§ WHAT YOU SHOULD DO: Quote the text of every item below word for word, leaving out the pictures.

§ ENTRIES SUPPLIED:

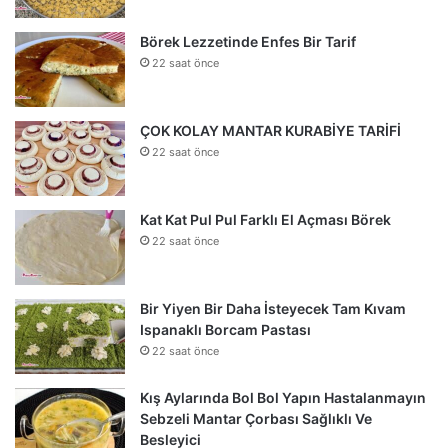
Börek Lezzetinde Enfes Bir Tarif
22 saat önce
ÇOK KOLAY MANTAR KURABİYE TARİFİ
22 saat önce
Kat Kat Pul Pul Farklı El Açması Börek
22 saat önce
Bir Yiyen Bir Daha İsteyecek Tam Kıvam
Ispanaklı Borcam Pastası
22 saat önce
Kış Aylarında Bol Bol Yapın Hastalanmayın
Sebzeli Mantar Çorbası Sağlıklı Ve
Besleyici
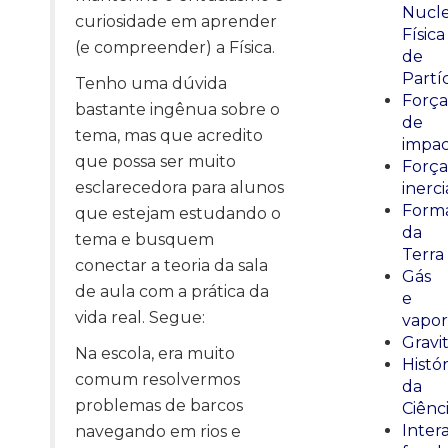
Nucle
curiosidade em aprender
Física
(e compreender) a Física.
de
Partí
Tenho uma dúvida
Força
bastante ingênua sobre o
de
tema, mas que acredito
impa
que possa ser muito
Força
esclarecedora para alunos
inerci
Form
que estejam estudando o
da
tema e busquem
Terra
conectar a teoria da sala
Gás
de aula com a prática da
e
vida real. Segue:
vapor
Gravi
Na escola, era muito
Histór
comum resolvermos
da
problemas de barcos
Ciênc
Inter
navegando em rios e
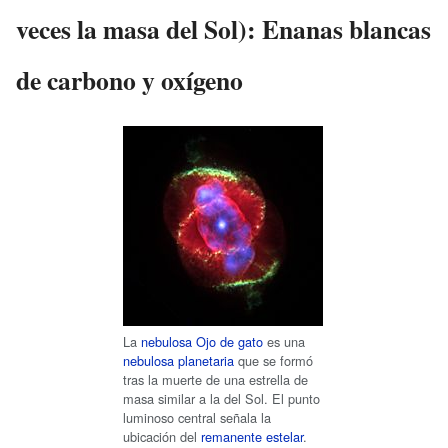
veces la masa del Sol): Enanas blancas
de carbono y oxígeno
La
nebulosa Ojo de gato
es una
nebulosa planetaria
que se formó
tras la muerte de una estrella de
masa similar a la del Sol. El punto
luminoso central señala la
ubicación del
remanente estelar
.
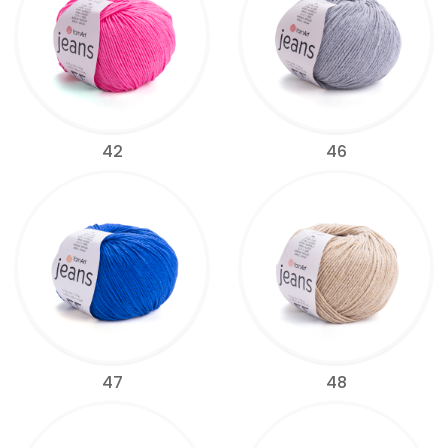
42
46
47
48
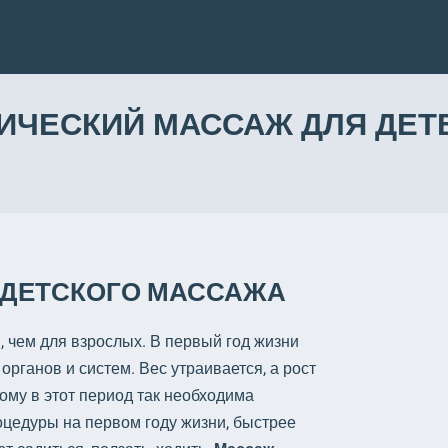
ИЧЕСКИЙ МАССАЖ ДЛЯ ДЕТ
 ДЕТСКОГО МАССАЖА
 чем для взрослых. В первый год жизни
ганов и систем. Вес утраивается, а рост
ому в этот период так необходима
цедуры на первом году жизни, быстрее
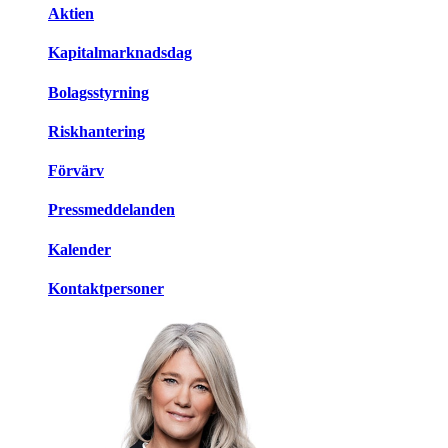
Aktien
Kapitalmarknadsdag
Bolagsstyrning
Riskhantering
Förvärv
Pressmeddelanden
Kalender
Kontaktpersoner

§ EXERCISE RESPONSE:
Börek Lezzetinde Enfes Bir Tarif
22 saat önce
ÇOK KOLAY MANTAR KURABİYE TARİFİ
22 saat önce
Kat Kat Pul Pul Farklı El Açması Börek
22 saat önce
Bir Yiyen Bir Daha İsteyecek Tam Kıvam
Ispanaklı Borcam Pastası
22 saat önce
Kış Aylarında Bol Bol Yapın Hastalanmayın
Sebzeli Mantar Çorbası Sağlıklı Ve
Besleyici
Nucle
curiosidade em aprender
Física
(e compreender) a Física.
de
Partí
Tenho uma dúvida
Força
bastante ingênua sobre o
de
tema, mas que acredito
impa
que possa ser muito
Força
esclarecedora para alunos
inerci
Form
que estejam estudando o
da
tema e busquem
Terra
conectar a teoria da sala
Gás
de aula com a prática da
e
vida real. Segue:
vapor
Gravi
Na escola, era muito
Histór
comum resolvermos
da
problemas de barcos
Ciênc
Inter
navegando em rios e
veces la masa del Sol): Enanas blancas
de carbono y oxígeno
La
nebulosa Ojo de gato
es una
nebulosa planetaria
que se formó
tras la muerte de una estrella de
masa similar a la del Sol. El punto
luminoso central señala la
ubicación del
remanente estelar
.
42
46
47
48
ИЧЕСКИЙ МАССАЖ ДЛЯ ДЕТ
 ДЕТСКОГО МАССАЖА
 чем для взрослых. В первый год жизни
ганов и систем. Вес утраивается, а рост
ому в этот период так необходима
цедуры на первом году жизни, быстрее
Aktien
Kapitalmarknadsdag
Bolagsstyrning
Riskhantering
Förvärv
Pressmeddelanden
Kalender
Kontaktpersoner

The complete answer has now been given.